To further investigate the reliability of the results obtained in the search stage, the G-test method is adopted to screen out the SNP combinations that differ significantly between case and control samples \(\left(P{\mathrm{value}}<{\mathrm{max}}\left({10}^{-8},0.05/{C}_{N}^{k}\right)\right)\), and MDR is then used to verify the classification accuracy of the SNP combinations selected by the G-test [59]. The false discovery rate (FDR) and F1-score are employed to further evaluate the reliability of the results.

(4) The FDR is defined as:

$$\frac{FP}{FP+TP},$$

where \(FP\) and \(TP\) represent the false-positive rate and true-positive rate, respectively.

(5) The F1-score can be expressed as follows:

$$\mathrm{recall}=\frac{TP}{TP+FN},$$
$$\mathrm{precision}=\frac{TP}{TP+FP},$$
$$F1-\mathrm{score}=\frac{2\times \mathrm{recall}\times \mathrm{precision}}{\mathrm{recall}+\mathrm{precision}}.$$

Datasets

(1) EINME datasets. Eight EINMEs were employed to test the capability of detecting high-order epistatic interactions with no marginal effect. For each EINME, 1500 control samples and 1500 case samples for the functional SNPs were generated using a multiobjective optimization algorithm that aims to maximize the joint effects of k-SNPs, minimize the marginal effects of individual SNPs and limit Hardy–Weinberg equilibrium (HWE) constraints [60]. The samples of nonfunctional SNPs were randomly generated according to HWE. To investigate the performance of the proposed algorithm, simulation datasets with 100 SNPs, 1 k SNPs and 10 k SNPs were generated for each EINME. The eight EINMEs are described in Table S1 of Supplementary file 1.

(2) EIME datasets.

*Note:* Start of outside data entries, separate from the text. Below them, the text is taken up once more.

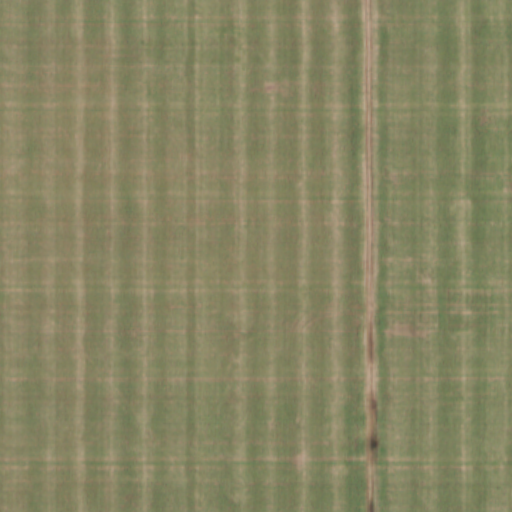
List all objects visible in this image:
road: (369, 256)
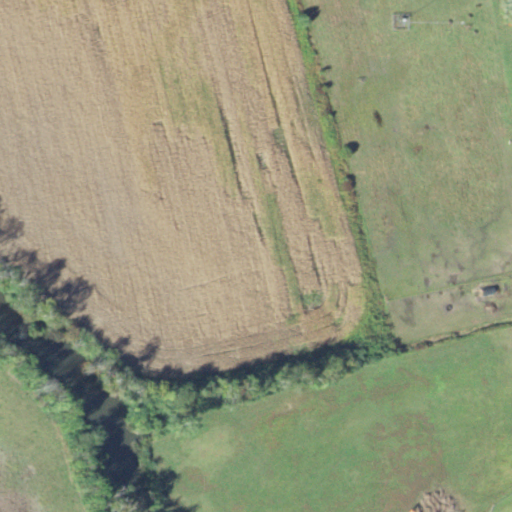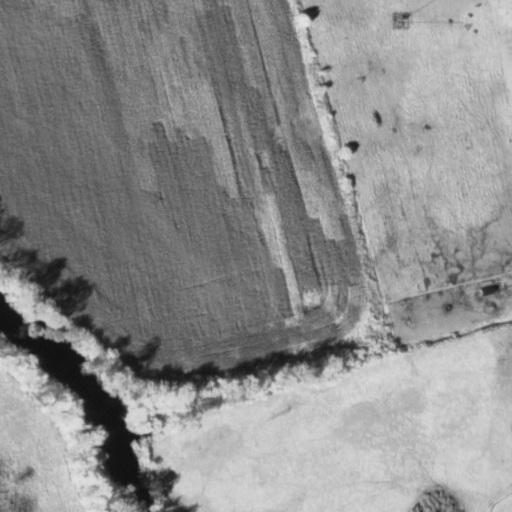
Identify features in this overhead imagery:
river: (65, 381)
river: (132, 481)
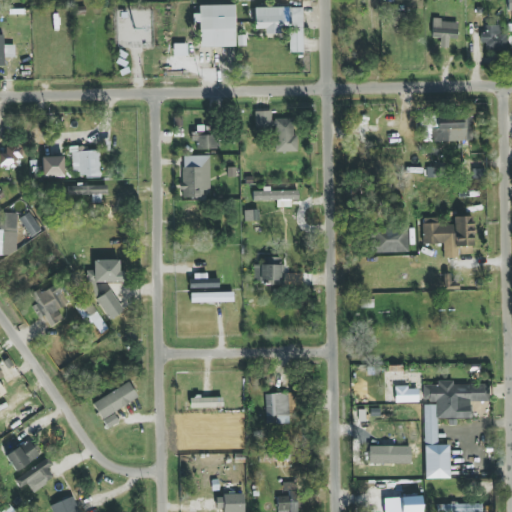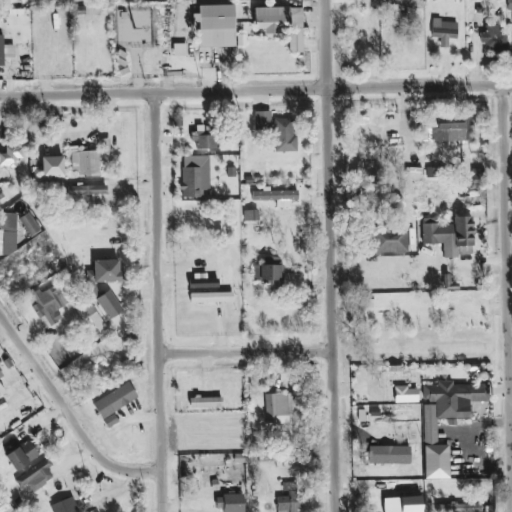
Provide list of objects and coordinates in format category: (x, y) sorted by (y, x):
building: (282, 24)
building: (216, 26)
building: (444, 31)
building: (492, 38)
building: (5, 51)
road: (256, 87)
building: (262, 120)
building: (452, 129)
building: (285, 135)
building: (206, 143)
building: (11, 156)
building: (52, 166)
building: (433, 173)
building: (195, 177)
road: (509, 187)
building: (87, 190)
building: (1, 195)
building: (274, 195)
building: (30, 224)
building: (8, 234)
building: (449, 235)
building: (389, 239)
road: (335, 255)
building: (104, 272)
building: (274, 275)
building: (203, 283)
building: (211, 297)
road: (162, 300)
building: (51, 302)
building: (109, 304)
building: (90, 314)
road: (251, 349)
building: (2, 390)
building: (406, 394)
building: (205, 402)
building: (114, 403)
building: (279, 407)
road: (68, 413)
building: (445, 419)
building: (21, 455)
building: (35, 475)
building: (287, 499)
building: (230, 502)
building: (410, 504)
building: (65, 505)
building: (458, 508)
building: (6, 509)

Four 5th-order additive EIMEs, four 5th-order threshold EIMEs and four 4th-order multiplicative EIMEs [61] were employed to test the performance of detecting epistatic interactions with marginal effects. For each model, 100 datasets with 2000 control samples and 2000 case samples that had 100 SNPs, 1000 SNPs and 10 k SNPs were separately generated using GAMETES software [62]. The parameters of the 12 EIMEs are listed in Table S2 of Supplementary file 1.

(3) AMD dataset. The AMD dataset contains 103,611 SNPs genotyped for 50 controls and 96 cases [63]. This experiment aims to detect 2nd-order, 3rd-order, 4th-order and 5th-order SNP epistatic interactions from the 103,611 SNPs for AMD. We conducted two experiments for AMD:

  1. A.

    All 103,611 SNPs were detected to identify epistatic interactions.

  2. B.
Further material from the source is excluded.